Essential Phone: Thoughts?


#8

I think it would take one killer module for the concept to succeed. We haven’t seen one yet, and I’m not yet convinced we will.

They have explicitly called this issue out. Whether they follow through remains to be seen. It’s definitely an issue in the current Android ecosystem though.

–jeremy


#9

Please do, I think there have been several attempts to make modular smartphones, but none of the attempts have got any traction.

I agree, the edge-to-edge display looks nice

Sounds cool to me as I like to tinker with software


#10

I do find this trend disturbing. When I bought the Pixel for example, I expected it to receive updates for a longer period of time.

I wonder if this will become a feature in coming handsets where companies will provide updates for longer and longer periods of time (at least security updates).


#11

Probably not until someone asks the 14 year old suburban boy trying their very best to blare Maklemore out of a crap speaker on the bus what they want. I don’t think anyone who can make it happen really wants to see it happen…but there’s the market.


#12

Isn’t that what Blackberry is doing?

And it seems like Nokia is off to a pretty good start too.

> _Task input_:
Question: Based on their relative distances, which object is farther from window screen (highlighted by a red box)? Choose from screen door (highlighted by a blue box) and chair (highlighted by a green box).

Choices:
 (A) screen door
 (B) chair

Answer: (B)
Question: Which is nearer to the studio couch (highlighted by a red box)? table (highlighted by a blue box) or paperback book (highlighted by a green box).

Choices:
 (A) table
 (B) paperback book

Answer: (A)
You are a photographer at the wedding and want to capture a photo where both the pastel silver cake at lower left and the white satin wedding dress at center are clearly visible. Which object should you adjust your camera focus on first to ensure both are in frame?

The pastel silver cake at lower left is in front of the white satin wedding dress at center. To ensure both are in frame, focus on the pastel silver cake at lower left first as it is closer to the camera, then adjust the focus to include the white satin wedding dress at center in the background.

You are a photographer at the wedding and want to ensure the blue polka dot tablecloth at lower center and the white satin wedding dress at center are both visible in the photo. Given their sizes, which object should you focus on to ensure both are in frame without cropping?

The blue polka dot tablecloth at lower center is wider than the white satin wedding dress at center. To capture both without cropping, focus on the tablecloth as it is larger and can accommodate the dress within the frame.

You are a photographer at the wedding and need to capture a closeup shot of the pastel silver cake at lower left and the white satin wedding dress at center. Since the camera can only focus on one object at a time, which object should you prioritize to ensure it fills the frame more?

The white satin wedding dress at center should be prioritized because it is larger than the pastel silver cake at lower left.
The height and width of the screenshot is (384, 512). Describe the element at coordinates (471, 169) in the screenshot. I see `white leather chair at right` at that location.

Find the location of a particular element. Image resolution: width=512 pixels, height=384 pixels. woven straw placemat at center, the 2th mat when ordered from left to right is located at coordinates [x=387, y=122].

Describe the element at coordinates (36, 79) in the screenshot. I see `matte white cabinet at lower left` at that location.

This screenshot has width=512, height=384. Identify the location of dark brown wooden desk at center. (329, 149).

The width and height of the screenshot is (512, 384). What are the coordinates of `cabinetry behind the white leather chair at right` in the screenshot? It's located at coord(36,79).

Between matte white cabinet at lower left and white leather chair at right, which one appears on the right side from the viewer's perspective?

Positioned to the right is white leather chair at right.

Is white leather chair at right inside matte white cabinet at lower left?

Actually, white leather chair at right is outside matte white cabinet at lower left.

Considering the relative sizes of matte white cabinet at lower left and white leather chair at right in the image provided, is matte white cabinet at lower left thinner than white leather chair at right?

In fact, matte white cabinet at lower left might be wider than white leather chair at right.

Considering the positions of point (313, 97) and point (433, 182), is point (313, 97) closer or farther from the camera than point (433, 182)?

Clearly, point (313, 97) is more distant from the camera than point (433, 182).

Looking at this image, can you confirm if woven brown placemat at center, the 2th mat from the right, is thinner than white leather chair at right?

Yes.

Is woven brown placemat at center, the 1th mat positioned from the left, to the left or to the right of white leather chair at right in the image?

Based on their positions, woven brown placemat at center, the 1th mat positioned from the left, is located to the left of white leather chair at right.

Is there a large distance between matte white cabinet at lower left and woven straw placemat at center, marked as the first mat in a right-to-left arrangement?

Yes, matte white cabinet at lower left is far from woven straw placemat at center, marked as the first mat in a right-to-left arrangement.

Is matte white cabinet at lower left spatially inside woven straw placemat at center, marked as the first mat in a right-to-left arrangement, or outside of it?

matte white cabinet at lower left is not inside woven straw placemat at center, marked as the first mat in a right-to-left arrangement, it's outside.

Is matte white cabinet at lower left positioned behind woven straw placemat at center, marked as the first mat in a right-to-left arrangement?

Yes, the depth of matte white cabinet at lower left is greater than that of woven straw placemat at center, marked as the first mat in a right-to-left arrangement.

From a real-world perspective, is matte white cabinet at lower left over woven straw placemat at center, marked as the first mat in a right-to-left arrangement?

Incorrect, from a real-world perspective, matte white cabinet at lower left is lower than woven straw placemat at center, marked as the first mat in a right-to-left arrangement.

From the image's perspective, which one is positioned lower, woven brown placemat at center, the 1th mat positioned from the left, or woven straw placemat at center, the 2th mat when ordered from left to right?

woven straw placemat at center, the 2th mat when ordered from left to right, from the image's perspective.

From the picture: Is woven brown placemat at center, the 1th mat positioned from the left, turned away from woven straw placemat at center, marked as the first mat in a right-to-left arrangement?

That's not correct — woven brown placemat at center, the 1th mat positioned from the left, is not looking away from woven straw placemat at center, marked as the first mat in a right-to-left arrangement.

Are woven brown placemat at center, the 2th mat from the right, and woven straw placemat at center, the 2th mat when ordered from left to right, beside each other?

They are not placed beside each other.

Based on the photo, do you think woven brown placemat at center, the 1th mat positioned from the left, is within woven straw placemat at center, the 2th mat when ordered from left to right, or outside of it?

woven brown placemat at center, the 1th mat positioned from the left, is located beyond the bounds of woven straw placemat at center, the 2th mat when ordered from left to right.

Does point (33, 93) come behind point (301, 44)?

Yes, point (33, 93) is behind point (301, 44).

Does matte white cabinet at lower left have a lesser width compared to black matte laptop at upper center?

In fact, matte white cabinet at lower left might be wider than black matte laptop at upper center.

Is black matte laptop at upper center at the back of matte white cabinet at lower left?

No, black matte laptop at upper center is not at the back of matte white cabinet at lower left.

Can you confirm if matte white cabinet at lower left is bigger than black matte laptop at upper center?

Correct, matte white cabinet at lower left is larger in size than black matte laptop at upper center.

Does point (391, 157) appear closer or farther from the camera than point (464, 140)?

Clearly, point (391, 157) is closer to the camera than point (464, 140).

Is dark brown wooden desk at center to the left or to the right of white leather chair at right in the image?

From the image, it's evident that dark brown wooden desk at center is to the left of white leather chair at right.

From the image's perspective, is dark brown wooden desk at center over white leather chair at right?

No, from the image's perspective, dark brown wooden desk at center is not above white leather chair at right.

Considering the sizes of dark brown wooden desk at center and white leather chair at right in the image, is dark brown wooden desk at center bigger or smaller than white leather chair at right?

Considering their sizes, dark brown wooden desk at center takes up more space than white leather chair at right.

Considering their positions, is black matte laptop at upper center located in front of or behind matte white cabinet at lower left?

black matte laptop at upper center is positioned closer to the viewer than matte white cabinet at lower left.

> _Required tasks_:
1 – Answer these questions from the Essential Phone thread:
(a) Which phone did the writer of post #10 buy?
(b) What does the writer of post #9 like to tinker with?
(c) According to post #12, which company seems off to a pretty good start?
2 – Copy the listing from the line that contains "The white satin wedding dress at center should" through the line that contains "The height and".
The listing is unrelated to the Essential Phone thread.

> _Task-by-task solutions_:
1 –
(a) The Pixel
(b) Software
(c) Nokia

2 –
The white satin wedding dress at center should be prioritized because it is larger than the pastel silver cake at lower left.
The height and width of the screenshot is (384, 512). Describe the element at coordinates (471, 169) in the screenshot. I see `white leather chair at right` at that location.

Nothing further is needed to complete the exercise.